■ Image and design file data
◇ ◇ ◇ ◇ ◇

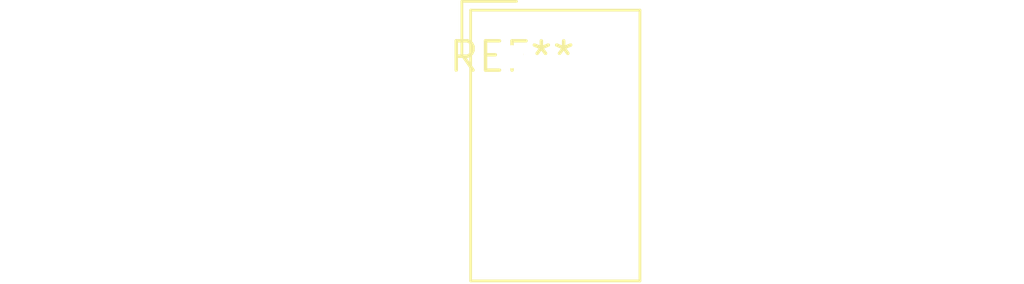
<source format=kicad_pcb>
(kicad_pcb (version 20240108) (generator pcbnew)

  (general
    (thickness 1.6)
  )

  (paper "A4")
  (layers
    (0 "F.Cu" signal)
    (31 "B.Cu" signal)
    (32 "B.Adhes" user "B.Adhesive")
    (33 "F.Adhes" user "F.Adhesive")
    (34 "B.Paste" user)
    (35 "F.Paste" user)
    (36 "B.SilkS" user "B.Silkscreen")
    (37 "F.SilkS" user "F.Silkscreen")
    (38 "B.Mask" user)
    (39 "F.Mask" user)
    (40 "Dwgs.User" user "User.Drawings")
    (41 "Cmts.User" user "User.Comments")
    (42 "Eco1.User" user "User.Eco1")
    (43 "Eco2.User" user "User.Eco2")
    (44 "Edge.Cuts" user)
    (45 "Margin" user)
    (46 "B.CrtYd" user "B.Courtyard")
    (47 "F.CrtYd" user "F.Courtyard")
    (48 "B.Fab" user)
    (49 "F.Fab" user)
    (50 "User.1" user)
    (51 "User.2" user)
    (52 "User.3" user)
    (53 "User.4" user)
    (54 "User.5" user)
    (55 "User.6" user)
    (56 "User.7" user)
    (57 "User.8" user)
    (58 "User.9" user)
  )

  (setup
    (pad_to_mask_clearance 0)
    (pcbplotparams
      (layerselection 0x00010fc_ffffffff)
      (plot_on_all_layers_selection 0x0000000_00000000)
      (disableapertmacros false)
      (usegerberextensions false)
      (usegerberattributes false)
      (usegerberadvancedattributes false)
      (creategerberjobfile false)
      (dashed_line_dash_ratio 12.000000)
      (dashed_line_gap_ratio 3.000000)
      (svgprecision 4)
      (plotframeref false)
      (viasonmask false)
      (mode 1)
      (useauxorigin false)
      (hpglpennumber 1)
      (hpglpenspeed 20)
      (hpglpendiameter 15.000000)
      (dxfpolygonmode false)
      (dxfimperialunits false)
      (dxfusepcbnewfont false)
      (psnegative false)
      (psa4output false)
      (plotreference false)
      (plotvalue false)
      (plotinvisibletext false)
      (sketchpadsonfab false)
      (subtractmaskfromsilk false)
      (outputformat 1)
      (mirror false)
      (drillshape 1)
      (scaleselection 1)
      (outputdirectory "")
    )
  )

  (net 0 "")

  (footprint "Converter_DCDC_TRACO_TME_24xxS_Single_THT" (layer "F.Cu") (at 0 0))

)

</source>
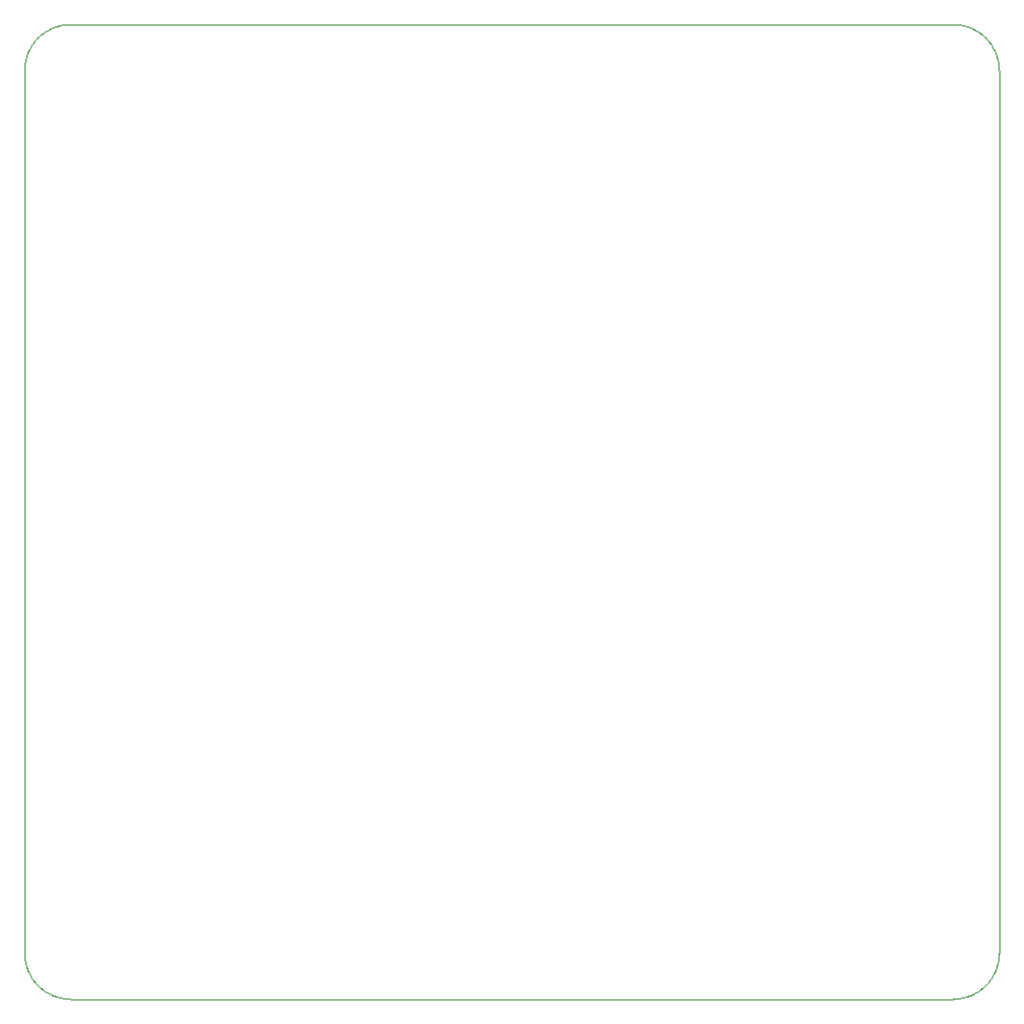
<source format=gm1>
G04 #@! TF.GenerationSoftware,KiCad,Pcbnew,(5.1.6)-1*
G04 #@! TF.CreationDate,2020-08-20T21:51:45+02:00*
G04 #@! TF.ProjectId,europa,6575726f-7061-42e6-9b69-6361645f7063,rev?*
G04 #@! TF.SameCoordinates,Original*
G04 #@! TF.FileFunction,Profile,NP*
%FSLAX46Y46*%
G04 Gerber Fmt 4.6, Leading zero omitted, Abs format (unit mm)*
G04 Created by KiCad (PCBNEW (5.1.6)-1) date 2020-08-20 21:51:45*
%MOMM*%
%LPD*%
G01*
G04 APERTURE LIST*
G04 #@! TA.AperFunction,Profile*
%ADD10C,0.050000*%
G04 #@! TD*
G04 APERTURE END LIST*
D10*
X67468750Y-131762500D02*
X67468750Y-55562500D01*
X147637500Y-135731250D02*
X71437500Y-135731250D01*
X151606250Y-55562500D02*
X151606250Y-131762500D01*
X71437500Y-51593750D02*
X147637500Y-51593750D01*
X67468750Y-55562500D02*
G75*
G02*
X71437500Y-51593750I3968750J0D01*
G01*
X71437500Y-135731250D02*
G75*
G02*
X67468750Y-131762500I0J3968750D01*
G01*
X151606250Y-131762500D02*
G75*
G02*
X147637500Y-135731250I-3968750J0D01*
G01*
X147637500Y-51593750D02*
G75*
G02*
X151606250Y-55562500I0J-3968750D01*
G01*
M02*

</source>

◇ ◇ ◇ ◇ ◇

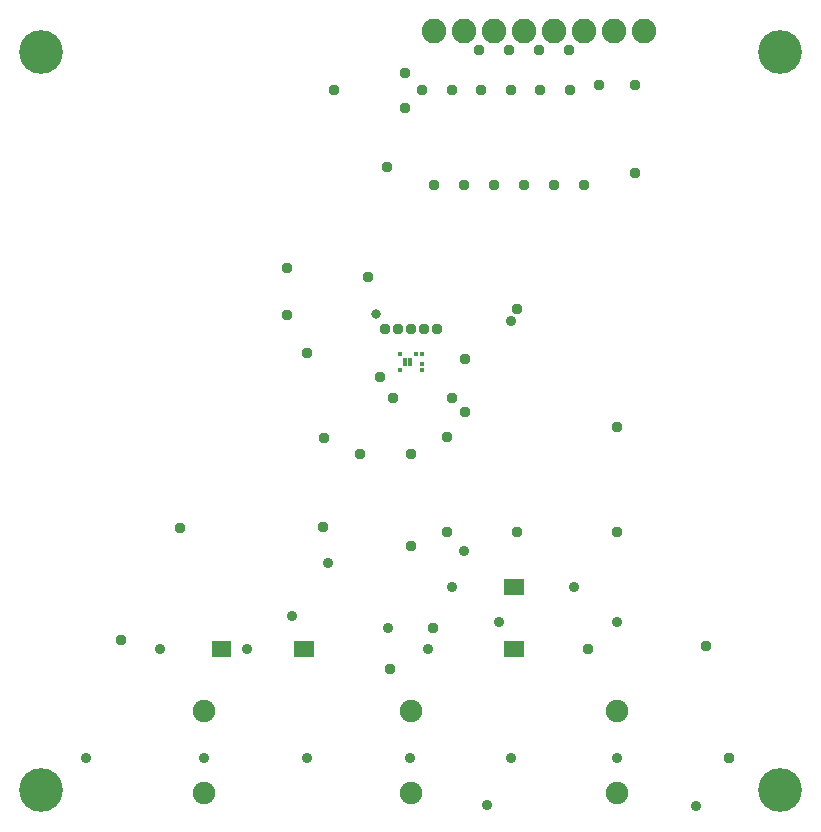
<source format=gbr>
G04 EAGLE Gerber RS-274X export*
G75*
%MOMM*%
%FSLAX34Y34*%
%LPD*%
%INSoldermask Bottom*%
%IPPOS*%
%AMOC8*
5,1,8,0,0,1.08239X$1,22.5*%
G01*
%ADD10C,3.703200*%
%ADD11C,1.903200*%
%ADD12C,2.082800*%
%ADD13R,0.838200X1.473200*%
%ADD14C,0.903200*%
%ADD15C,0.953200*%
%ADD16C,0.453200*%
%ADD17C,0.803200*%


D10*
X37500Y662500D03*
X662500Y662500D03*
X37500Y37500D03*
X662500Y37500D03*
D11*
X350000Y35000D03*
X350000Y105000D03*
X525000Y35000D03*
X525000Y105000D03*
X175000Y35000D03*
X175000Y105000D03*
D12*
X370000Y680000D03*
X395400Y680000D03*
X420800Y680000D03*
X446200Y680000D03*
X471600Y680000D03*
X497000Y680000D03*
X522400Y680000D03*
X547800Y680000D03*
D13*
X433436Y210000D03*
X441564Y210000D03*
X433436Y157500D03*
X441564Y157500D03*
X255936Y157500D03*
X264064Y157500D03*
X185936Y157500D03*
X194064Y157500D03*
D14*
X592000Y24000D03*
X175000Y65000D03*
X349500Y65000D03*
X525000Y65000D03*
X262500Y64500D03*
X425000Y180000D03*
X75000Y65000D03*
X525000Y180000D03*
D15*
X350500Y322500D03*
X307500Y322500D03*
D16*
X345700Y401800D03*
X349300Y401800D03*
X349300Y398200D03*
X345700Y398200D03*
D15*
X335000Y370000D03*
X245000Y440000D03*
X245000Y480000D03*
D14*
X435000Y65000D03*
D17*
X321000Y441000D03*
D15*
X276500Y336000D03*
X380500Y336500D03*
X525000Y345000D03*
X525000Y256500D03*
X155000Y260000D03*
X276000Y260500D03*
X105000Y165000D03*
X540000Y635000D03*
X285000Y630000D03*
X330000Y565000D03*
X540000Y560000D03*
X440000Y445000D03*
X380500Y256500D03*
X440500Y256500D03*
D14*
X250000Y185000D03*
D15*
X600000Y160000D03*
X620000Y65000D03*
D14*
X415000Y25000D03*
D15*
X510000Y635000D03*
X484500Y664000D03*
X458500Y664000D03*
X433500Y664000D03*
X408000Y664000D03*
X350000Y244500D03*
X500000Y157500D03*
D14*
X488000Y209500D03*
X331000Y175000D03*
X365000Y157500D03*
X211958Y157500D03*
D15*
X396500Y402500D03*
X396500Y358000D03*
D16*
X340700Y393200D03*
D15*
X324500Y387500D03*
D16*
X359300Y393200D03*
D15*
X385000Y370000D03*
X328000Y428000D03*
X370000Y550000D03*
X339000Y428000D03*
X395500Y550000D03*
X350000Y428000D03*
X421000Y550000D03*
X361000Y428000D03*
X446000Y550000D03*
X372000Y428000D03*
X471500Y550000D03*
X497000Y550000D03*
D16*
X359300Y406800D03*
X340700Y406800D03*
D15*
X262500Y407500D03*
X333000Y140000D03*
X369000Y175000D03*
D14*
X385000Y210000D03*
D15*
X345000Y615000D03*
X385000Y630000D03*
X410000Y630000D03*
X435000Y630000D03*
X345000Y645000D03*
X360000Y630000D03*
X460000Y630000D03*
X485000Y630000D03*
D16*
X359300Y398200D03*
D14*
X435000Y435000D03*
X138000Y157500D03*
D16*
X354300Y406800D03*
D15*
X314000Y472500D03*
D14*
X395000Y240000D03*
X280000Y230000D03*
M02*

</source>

◇ ◇ ◇ ◇ ◇

■ Task to carry out
Tally each line in the data that holds the word "Profile"; write only the total.

■ Completed task
2